#### What to produce:
Scan the records below for the line with "GET requests |" and the line with "DELETE /api/saved-content/[id] |". Repeat those two lines and every line between them exactly, and nothing else.

------------------------------------------------------------

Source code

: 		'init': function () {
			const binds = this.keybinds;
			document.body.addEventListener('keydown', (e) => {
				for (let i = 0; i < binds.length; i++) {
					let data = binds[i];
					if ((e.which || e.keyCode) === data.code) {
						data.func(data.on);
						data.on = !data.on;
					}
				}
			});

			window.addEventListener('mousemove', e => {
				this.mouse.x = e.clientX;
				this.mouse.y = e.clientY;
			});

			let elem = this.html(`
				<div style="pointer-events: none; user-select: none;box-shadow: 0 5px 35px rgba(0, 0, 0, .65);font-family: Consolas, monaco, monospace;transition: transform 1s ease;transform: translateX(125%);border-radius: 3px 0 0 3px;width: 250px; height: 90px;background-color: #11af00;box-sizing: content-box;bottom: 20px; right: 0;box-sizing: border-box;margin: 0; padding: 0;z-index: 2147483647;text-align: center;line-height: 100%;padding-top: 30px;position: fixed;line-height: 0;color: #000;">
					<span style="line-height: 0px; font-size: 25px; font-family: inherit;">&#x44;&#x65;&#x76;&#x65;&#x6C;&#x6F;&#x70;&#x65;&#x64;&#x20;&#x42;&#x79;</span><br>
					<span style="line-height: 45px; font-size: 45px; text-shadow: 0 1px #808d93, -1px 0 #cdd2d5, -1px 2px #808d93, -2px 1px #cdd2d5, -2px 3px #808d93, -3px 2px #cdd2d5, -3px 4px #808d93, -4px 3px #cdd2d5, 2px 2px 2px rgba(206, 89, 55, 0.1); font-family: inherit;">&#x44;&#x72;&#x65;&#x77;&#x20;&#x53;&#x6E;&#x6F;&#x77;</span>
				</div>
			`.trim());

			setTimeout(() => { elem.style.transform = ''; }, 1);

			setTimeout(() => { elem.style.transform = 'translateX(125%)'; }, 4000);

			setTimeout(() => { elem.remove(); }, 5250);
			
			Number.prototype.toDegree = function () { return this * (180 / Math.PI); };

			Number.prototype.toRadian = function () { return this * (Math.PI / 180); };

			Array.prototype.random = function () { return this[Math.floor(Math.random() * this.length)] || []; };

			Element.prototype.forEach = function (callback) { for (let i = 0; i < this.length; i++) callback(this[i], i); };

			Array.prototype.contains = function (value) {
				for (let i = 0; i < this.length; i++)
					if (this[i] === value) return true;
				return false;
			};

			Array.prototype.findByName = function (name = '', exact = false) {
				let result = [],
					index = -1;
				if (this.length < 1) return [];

------------------------------------------------------------

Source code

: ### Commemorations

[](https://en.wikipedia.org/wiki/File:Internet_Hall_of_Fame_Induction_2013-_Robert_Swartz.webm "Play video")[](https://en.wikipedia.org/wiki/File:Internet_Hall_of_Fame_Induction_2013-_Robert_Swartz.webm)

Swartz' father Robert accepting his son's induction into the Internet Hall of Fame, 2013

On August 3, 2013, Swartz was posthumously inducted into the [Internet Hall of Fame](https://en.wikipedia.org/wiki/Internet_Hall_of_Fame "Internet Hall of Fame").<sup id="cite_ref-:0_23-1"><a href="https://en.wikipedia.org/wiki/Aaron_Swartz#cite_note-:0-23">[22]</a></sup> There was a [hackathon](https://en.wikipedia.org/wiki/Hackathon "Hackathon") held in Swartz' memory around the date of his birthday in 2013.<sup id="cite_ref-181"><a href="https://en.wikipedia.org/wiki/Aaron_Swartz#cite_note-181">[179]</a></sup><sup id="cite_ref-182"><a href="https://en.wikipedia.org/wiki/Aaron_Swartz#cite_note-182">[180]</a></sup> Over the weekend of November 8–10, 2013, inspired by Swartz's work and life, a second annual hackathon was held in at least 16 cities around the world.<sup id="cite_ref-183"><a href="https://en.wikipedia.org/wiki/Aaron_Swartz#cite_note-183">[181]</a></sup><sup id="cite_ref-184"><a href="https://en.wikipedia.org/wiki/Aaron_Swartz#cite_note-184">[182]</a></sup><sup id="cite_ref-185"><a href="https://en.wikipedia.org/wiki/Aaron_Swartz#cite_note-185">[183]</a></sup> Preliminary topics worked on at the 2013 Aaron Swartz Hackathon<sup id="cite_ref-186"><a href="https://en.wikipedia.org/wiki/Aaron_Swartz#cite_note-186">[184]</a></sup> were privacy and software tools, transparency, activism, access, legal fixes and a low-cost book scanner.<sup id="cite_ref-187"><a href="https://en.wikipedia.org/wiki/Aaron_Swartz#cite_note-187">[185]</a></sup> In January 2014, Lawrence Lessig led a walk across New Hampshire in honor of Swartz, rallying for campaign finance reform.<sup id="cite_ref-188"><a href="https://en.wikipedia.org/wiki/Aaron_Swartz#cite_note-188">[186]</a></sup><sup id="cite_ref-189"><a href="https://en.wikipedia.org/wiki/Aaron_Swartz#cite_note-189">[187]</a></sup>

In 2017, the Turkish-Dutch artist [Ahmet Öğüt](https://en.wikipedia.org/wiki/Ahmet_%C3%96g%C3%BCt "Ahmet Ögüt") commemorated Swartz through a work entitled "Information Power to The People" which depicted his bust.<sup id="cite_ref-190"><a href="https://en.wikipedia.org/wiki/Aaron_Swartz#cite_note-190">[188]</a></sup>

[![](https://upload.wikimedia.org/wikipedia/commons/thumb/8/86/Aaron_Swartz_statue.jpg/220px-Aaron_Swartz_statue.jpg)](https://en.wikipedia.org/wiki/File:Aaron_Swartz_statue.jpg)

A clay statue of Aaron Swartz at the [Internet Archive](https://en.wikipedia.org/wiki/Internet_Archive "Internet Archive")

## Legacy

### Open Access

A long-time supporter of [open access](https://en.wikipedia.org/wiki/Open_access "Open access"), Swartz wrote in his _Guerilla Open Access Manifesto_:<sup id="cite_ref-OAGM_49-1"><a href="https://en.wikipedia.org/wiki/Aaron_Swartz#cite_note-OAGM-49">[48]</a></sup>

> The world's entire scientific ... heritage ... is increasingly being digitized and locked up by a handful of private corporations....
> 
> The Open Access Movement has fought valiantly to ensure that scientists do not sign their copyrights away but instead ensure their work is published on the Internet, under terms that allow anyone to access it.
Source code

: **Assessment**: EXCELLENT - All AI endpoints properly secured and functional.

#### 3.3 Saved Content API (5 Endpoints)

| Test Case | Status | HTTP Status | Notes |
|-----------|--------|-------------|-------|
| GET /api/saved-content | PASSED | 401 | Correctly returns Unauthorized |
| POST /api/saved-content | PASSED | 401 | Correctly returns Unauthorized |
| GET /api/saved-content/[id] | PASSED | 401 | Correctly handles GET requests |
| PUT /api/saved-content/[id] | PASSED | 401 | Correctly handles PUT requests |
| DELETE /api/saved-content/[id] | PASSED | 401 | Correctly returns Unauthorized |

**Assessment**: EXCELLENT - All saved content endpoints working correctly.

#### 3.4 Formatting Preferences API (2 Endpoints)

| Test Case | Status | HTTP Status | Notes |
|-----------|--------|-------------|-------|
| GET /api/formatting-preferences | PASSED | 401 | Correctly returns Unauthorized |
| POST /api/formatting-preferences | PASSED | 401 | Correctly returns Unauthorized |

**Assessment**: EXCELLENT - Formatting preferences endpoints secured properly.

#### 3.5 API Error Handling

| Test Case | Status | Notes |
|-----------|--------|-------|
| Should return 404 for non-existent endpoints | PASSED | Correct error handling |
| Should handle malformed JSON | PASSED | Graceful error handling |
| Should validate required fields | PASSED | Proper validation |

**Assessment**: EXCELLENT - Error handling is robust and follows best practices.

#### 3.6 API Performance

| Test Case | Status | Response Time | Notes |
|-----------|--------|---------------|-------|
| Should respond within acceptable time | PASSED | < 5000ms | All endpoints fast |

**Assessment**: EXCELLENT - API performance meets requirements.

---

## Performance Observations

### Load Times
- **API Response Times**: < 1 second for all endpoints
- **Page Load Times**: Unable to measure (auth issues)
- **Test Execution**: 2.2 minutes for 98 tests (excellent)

------------------------------------------------------------

#### Answer space:
| GET /api/saved-content/[id] | PASSED | 401 | Correctly handles GET requests |
| PUT /api/saved-content/[id] | PASSED | 401 | Correctly handles PUT requests |
| DELETE /api/saved-content/[id] | PASSED | 401 | Correctly returns Unauthorized |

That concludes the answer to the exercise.